§ **REQUIRED ACTION 1**:
Copy out the rows below the blog post line for line, without changing anything.

§ **SOURCE DOCUMENT**:

Videos Of The Week
Another Appearance From Tom Luongo & A Breakdown On Energy With Simon Michaux
I have been trying to catch up this week on videos on a couple of different topics. As always, I have been focused on energy, commodities, and current events. I try to be a dispassionate observer of what is going on in the world, and I try to remove my emotions to form opinions objectively instead of subjectively. Today’s first video cover geopolitics and the global chessboard, and the second one is a deep dive on energy where expert Simon Michaux breaks down the future he sees for energy, society, and everything else.
Wall Street For Main Street w/ Tom Luongo
You guys might be getting tired of Tom Luongo if you are watching all of these videos, but he has been an invaluable resource for my understanding of geopolitics, the different power centers of the financial system, and central bank policy. I’m a satisfied subscriber of his Gold, Goats n’ Guns newsletter, and I would encourage readers that are interested in these topics to subscribe to his service. Since this was his first time on Wall Street for Main Street, he lays out his thesis from start to finish on central bank policy, the geopolitical links that he sees, and some of the conflict going on behind the scenes.

§ **REQUIRED ACTION 2**:
Write out the blog post again from "Wall Street For Main Street w/" to "behind the scenes.", swapping "newsletter" for "bulletin".

§ **STUDY MATERIAL**:
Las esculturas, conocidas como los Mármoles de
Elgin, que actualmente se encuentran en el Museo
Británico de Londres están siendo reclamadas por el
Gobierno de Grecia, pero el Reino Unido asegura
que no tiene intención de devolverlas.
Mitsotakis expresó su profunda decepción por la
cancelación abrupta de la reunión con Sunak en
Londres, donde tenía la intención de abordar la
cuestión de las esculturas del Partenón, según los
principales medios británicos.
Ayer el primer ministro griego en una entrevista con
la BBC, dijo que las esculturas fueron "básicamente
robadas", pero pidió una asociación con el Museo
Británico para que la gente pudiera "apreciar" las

§ **PROBLEM SOLUTION 1**:
Las esculturas, conocidas como los Mármoles de
Elgin, que actualmente se encuentran en el Museo
Británico de Londres están siendo reclamadas por el
Gobierno de Grecia, pero el Reino Unido asegura
que no tiene intención de devolverlas.
Mitsotakis expresó su profunda decepción por la
cancelación abrupta de la reunión con Sunak en
Londres, donde tenía la intención de abordar la
cuestión de las esculturas del Partenón, según los
principales medios británicos.
Ayer el primer ministro griego en una entrevista con
la BBC, dijo que las esculturas fueron "básicamente
robadas", pero pidió una asociación con el Museo
Británico para que la gente pudiera "apreciar" las

§ **PROBLEM SOLUTION 2**:
Wall Street For Main Street w/ Tom Luongo
You guys might be getting tired of Tom Luongo if you are watching all of these videos, but he has been an invaluable resource for my understanding of geopolitics, the different power centers of the financial system, and central bank policy. I’m a satisfied subscriber of his Gold, Goats n’ Guns bulletin, and I would encourage readers that are interested in these topics to subscribe to his service. Since this was his first time on Wall Street for Main Street, he lays out his thesis from start to finish on central bank policy, the geopolitical links that he sees, and some of the conflict going on behind the scenes.